# Where do you keep your ribbons?



## HoosierShadow (Apr 20, 2010)

My kids have lots of ribbons from their 4-H shows....not really sure where we should put them. I thought about framing them with some pics of them showing, but there are too many LOL My son wants to 'showcase' them in his room....and my daughter wants hers in her room. I don't want them to get torn up....I thought about framing a few pics of them showing, and maybe attaching them to the sides and across the bottom of the collage frame? 

Ideas would be great


----------



## StaceyRosado (Oct 5, 2007)

I hang mine in my room on my wall 

Let me see if i have a picture


----------



## freedomstarfarm (Mar 25, 2011)

That is something to be proud of!!


----------



## HoosierShadow (Apr 20, 2010)

Wow Stacey that is beautiful! What did you use to hange them on? We may be going to the store later, so I'd like to pick something up and get them hung up


----------



## StaceyRosado (Oct 5, 2007)

I used a piece of ribbon - I had laying around and tacked it to two shelves on either side with a thumb tack - very simple


----------



## Calico Patch Farm (Mar 8, 2011)

I have all of my ribbons taped on my wall. Also, I have a self on the wall for my trophies.


----------



## KW Farms (Jun 21, 2008)

I have mine stapled all around my room with pictures and stuff. I love how you have your ribbons like that Stacey!


----------



## RPC (Nov 6, 2009)

Well with my nieces the first year I let them take them home and do whatever they wanted with them. They were so excited that I didn't really care if they ripped or whatever. Then this year my 10 yr old niece asked if I ever got ribbons and I pulled out a gallon size ziplock bag from my dresser with over like 50 ribbons and she couldn't believe I had so many or kept them this long. Well this year the 3 decided they wanted me to keep theirs for them. Now I have 3 more gallon size ziplock bags with each kids ribbons and their name on the bag.


----------



## Dani-1995 (Mar 11, 2011)

I don't have alot of wall space in my room but I do have 4 windows so I hang the on the blinds. I just started doing that so I'd have them up and remember what I won so I can add it in 4-H project books . Stacey, I like how you have yours!


----------



## Goat Song (May 4, 2011)

I hang mine like Stacey does.


----------



## AlaskaBoers (May 7, 2008)

i tack a long piece of twine up and hang rosettes on it.


----------



## DulmesFamilyBoers (Feb 26, 2011)

The first year I put my boys ribbons in their 4-H books, but this year we will be doing more than just the 4-H show and the rosettes don't fit in the books. Now they have them hanging on the wall in their room. 
At the wisconsin state fair this week I saw a really neat idea. They made a quilt out of the ribbons and had it on display at the show.


----------



## Dani-1995 (Mar 11, 2011)

That is so cool! Now, if I could sew then that would be fun to make haha


----------



## HoosierShadow (Apr 20, 2010)

Wow that quilt is something! Thanks so much for sharing that with us! Very very cool idea! I'll have to keep that in mind when they get more ribbons!


----------



## GoatGirlMO (Aug 13, 2010)

In a garbage bag, for now.

After 13+ years of showing all types of livestock, the small ribbons stack up. I'm planning on making a ribbon quilt with them. The problem (a nice problem to have, lol) is that most of my ribbons are 4-H ribbons, awarded on the Danish system (blue-- excellent quality, red-good quality, white--poor quality) not 1st-blue, 2nd-red, 3rd-white, etc. So most of my ribbons are blue, with several red and maybe a couple of whites. So it won't be a very exciting quilt...lol. 

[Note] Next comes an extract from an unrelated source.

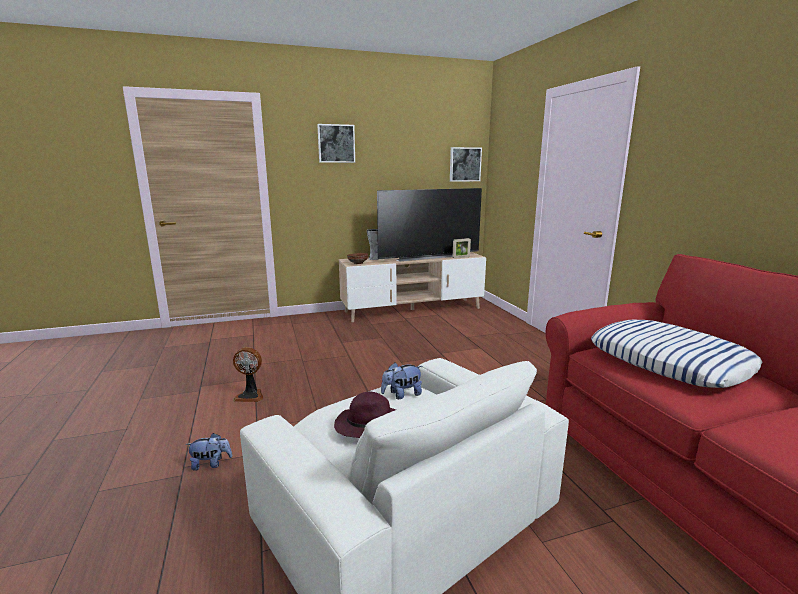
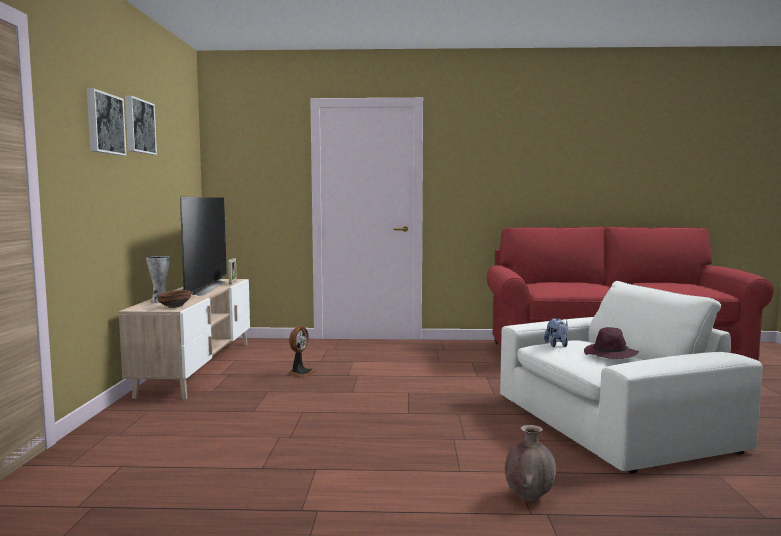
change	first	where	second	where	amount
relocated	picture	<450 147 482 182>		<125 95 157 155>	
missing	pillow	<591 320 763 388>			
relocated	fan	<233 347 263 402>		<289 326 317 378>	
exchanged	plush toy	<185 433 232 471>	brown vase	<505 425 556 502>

My sister uses hers for scrapbook backgrounds. And she makes lovely collages with pictures and the ribbons. She has a small garbage bag of small ribbons stacking up, also.

Rosettes go in our "animal room" (SHHHH my dad still calls it the "utility" room). We just thumb tack them into the wall, along the ceiling. 

Trophies or plaques go in our respective rooms, unless they are from the current year, and then they go on our big bulletin board and get toted around from fair to fair. 

Dog ribbons are different... unless they are rosettes, the ribbons get dropped in the dog's file.


----------



## dobe627 (Oct 16, 2007)

Although mine are dog show ribbons(just did our 3rd show & have 16 ribbons 3 of which are Qs) anyway I know a girl who makes ribbon holders. Mine a dobe. Jumping and then there are bars that hang off it. I had asked if she would do goats and she said she probably could. Also does lawn cutouts. I can pass on her website if anyone likes.


----------



## sweetgoats (Oct 18, 2007)

Yep in a bag, or if I forget to take them out of the tack box at a show they end up in the shed and well, they get distroyed. 

After so many years and shows, I would rather the show places reduce the pricce of the entry fee and not give out the ribbons. I believe we have three huge bags full. 

At the beginning when my daughter started, they were all over her room wall, with tacks.


----------



## GoatGirlMO (Aug 13, 2010)

I did a show where, instead of ribbons, you got points. At the end of the fair (so if you had multiple species.... multiple points!) every exhibitor got a list of things they could "buy" with their points. 

You could get ribbons/rosettes if you wanted, or feed scoops, duffel bags, show collars/halters, buckets, jackets, or, if you had a gazillion points, a belt buckle. All the items were delivered a couple of weeks later, because you could have them personalized if you wished. One of my friends showed a ton of animals.... won Grand Champ market steer. She "saved" all her points and was able to get a lovely belt buckle and like two feed scoops. 

It was good plan for those of us who show a lot... but I know those first few years of 4-H, a trophy is like solid gold.


----------



## pelicanacresMN (Dec 29, 2009)

I had also seen a beautiful quilt once made out of ribbons--I thought that was an amazing idea. Of course that was after I threw out a huge box full of your basic 1st-3rd place straight ribbons. I keep all of my rosettes & trophies & display them inside of my barn. People that come to visit or buy goats from me enjoy looking at the awards & asking questions about showing.


----------